[WHAT IS EXPECTED] Give back every line of text in the material below word for word, and leave out the pictures.

Data visualization pictures
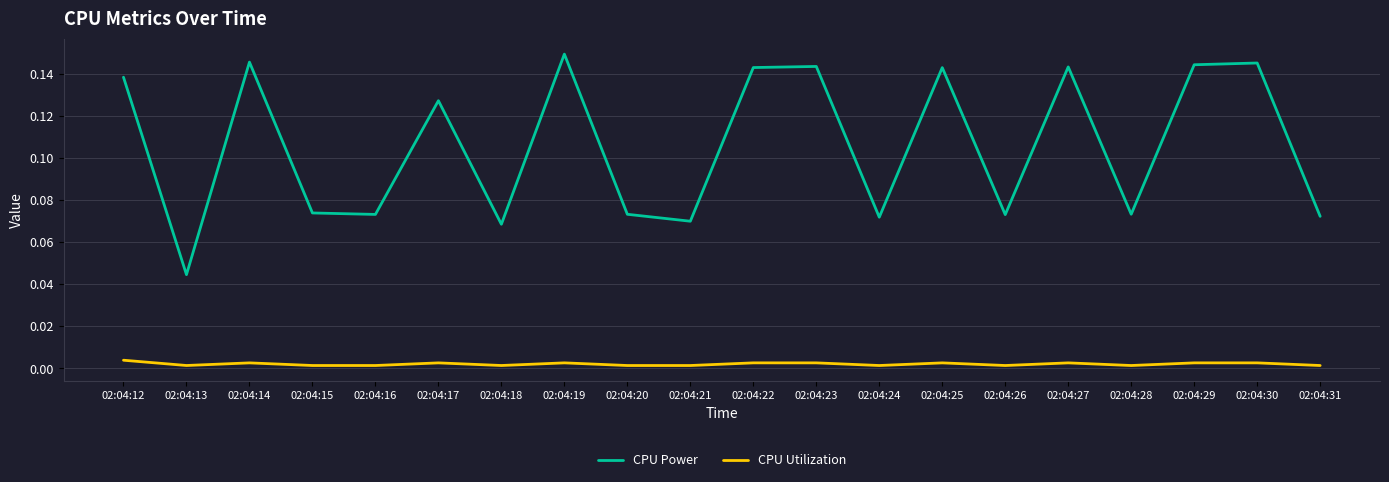

Between 02:04:18 and 02:04:30, which series saw the biggest shift?

CPU Power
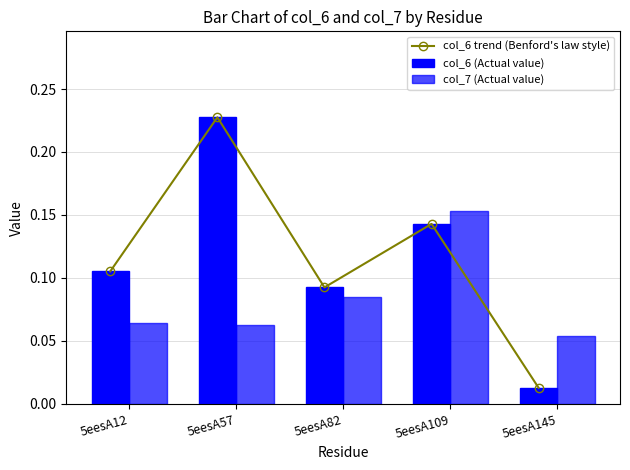

What are all the series names shown in the legend?

col_6 trend (Benford's law style), col_6 (Actual value), col_7 (Actual value)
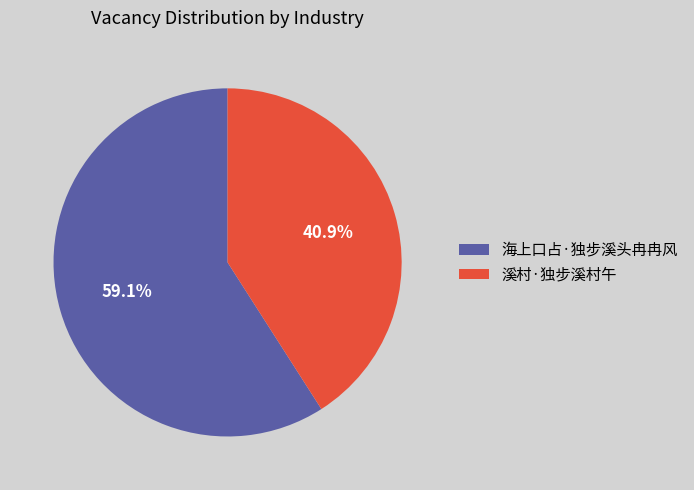

Does 溪村·独步溪村午 account for over 50% of the chart?

No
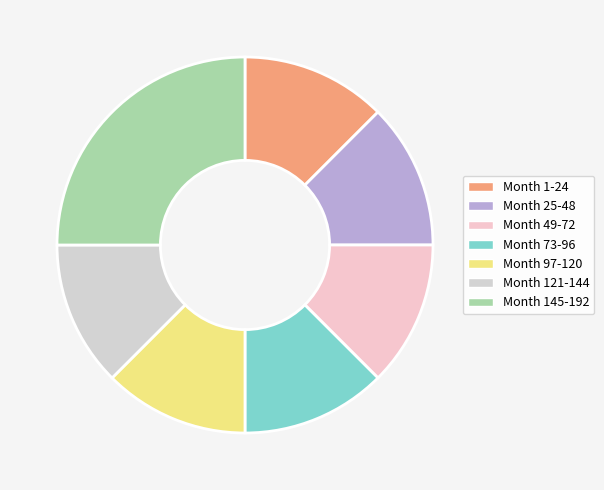

To the nearest percent, what is the difference between the largest and smallest slice percentages?

12%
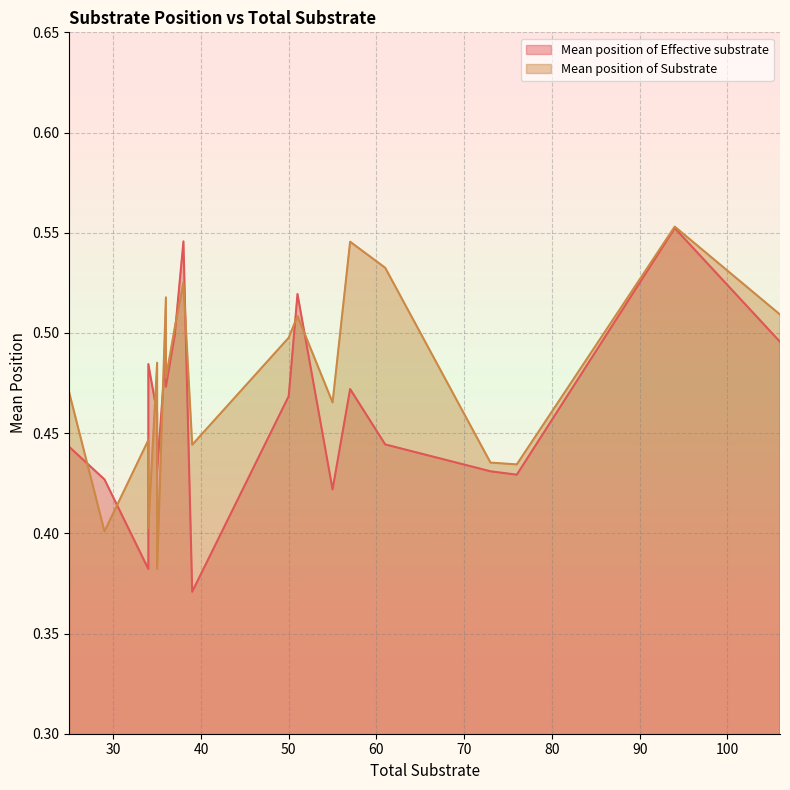

Where do Mean position of Substrate and Mean position of Effective substrate first cross each other?

0 and 1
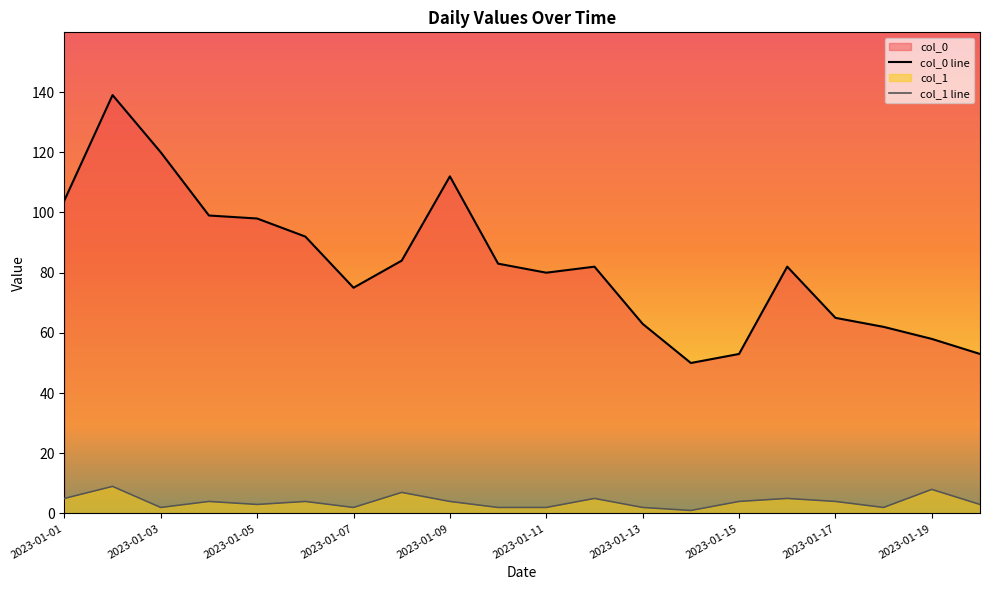

What are all the series names shown in the legend?

col_0, col_1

[ANSWER TO THIS PROBLEM]
Between 02:04:18 and 02:04:30, which series saw the biggest shift?

CPU Power

What are all the series names shown in the legend?

col_6 trend (Benford's law style), col_6 (Actual value), col_7 (Actual value)

Does 溪村·独步溪村午 account for over 50% of the chart?

No

To the nearest percent, what is the difference between the largest and smallest slice percentages?

12%

Where do Mean position of Substrate and Mean position of Effective substrate first cross each other?

0 and 1

What are all the series names shown in the legend?

col_0, col_1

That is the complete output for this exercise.